Two years ago, the U.K. Guardian interviewed Oscar-winning actor Benicio del Toro regarding his Cannes-winning role as Che Guevara in Stephen Soderbergh’s movie Che. Dammit This Guy Is Cool! was the interview title. I hear of this guy, and he’s got a cool name, Che Guevara! says del Toro. Groovy name, groovy man, groovy politics! So I came across a picture of Che, smiling, in fatigues, and I thought, ‘Dammit, this guy is cool-looking!’
There you have it. In effect, Benicio del Toro probably revealed the inspiration (and daunting intellectual exertion) of millions of Che fans, including hundreds currently “occupying” Wall Street.
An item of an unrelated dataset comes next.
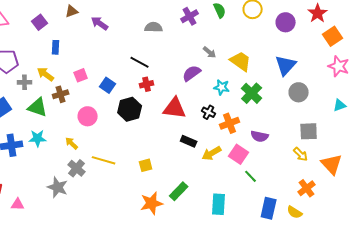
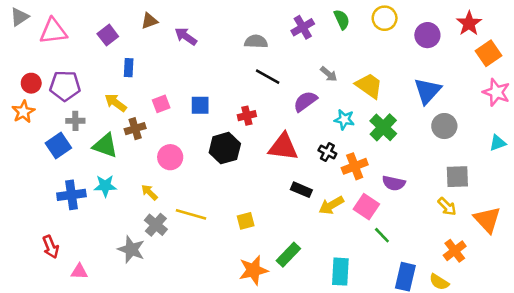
black line: (140, 62) -> (268, 77), moved
gray cross: (25, 82) -> (75, 121), moved
blue square: (108, 85) -> (200, 105), moved, turned -35

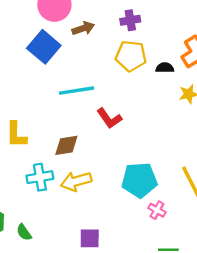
As a celebrity-hipster fan of Che Guevara, del Toro has plenty of company. Johnny Depp often wears a Che pendant and in a Vibe Magazine interview proclaimed his digging Che Guevara. In fact, had del Toro or Depp been born earlier and in Cuba and attempted a rebel lifestyle, their digging of Castroite Cuba would have been of a more literal nature. They’d have found themselves chained and digging ditches and mass graves in a prison camp system inspired by the man they dig. Had their digging lagged, a groovy Communist guard might have shattered their teeth with a groovy Czech machine-gun butt, or perhaps slashed their buttocks with some groovy Soviet bayonets.
In a famous speech in 1961, Che Guevara denounced the very spirit of rebellion as reprehensible. Youth must refrain from ungrateful questioning of governmental mandates, commanded Guevara. Instead, they must dedicate themselves to study, work and military service, should learn to think and act as a mass.
Among the first, the most militant, and the most widespread opposition groups to the Stalinism Ernesto Che Guevara (who often cheekily signed his named as Stalin II) imposed on Cuba came from Cuban labor organizations.
And who can blame them? Here’s a UNESCO (United Nations Educational, Scientific and Cultural Organization) report on Cuba circa 1957: One feature of the Cuban social structure is a large middle class, it starts.
Cuban workers are more unionized (proportional to the population) than U.S. workers. The average wage for an 8-hour day in Cuba in 1957 is higher than for workers in Belgium, Denmark, France and Germany. Cuban labor receives 66.6 per cent of gross national income. In the U.S. the figure is 70 per cent, in Switzerland 64 per cent. 44 per cent of Cubans are covered by Social legislation, a higher percentage than in the U.S.